_Problem A_
Reproduce the part of the Saalfeld guidebook passage that begins at the words "Germany (Lonely Planet, 6th" and stops after the words "late-Gothic carved altarpieces.".
_Problem B_
Rewrite the lines of the listing as a numbered list without blank lines, beginning at the line that has "scientific name: Anaxagorea petiolata" and stopping after the final line of the listing.

_Excerpted passage_
Germany (Lonely Planet, 6th Edition) - Andrea Schulte-Peevers [245]
Brudergasse, west of the Markt, leads uphill to a 13th-century Franciscan monastery, now recycled as the Stadtmuseum (City Museum; 598 471; Münzplatz 5; adult/concession/family €4/2.50/5; 10am-5pm Tue-Sun). Its major allure is the celestial building itself, and the collection of local late-Gothic carved altarpieces.
FEENGROTTEN
About 3km southwest of the train station, the Feengrotten (Fairy Grottoes; 550 40; www.feengrotten.de; Feengrottenweg 2; tour adult/concession/family €8/6.50/19; 9.30am-5pm daily Apr-Oct, 10.30am-3.30pm daily Nov, Dec, Feb & Mar, 10am-3.30pm Sat & Sun Jan) are Saalfeld’s prime attraction. Formerly alum slate mines (from 1530 to 1850), they were opened for tours in 1914 and rank as the world’s most colourful grottoes according to no less an authority than Guinness World Records. Don’t expect Technicolor dreams, though: ‘colour’ here refers mostly to different shades of brown, ochre and sienna, with an occasional sprinkling of green and blue. Small stalactite and stalagmite formations add to a bizarre and subtly impressive series of grottoes, with names like Butter Cellar and Blue-Green Grotto. The highlight is the Fairytale Cathedral and its Holy Grail Castle.

Items listed in a dataset

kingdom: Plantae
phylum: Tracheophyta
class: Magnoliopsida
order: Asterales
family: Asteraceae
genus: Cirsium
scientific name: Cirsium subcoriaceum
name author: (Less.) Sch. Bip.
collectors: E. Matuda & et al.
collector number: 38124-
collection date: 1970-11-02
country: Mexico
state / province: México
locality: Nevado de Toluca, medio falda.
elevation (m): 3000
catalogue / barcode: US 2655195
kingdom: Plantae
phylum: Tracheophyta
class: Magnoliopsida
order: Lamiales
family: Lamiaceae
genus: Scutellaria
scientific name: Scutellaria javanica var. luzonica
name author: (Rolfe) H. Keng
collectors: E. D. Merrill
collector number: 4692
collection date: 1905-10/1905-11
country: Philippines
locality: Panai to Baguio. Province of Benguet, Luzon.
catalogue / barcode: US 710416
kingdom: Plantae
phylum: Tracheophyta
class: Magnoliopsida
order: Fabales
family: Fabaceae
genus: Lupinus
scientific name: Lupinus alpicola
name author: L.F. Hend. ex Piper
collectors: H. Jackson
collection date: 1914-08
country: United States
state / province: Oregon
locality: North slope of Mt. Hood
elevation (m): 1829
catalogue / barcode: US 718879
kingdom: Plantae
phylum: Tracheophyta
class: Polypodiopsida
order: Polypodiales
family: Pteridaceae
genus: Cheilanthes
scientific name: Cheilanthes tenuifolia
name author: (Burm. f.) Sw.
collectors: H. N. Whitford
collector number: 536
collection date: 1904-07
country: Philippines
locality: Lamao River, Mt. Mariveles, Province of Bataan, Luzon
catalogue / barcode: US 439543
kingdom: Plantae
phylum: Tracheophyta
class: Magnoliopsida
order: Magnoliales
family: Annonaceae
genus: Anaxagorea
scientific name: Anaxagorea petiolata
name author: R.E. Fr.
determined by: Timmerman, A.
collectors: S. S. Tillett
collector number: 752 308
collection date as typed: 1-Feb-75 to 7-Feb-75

_Correct result A_
Germany (Lonely Planet, 6th Edition) - Andrea Schulte-Peevers [245]
Brudergasse, west of the Markt, leads uphill to a 13th-century Franciscan monastery, now recycled as the Stadtmuseum (City Museum; 598 471; Münzplatz 5; adult/concession/family €4/2.50/5; 10am-5pm Tue-Sun). Its major allure is the celestial building itself, and the collection of local late-Gothic carved altarpieces.

_Correct result B_
1. scientific name: Anaxagorea petiolata
2. name author: R.E. Fr.
3. determined by: Timmerman, A.
4. collectors: S. S. Tillett
5. collector number: 752 308
6. collection date as typed: 1-Feb-75 to 7-Feb-75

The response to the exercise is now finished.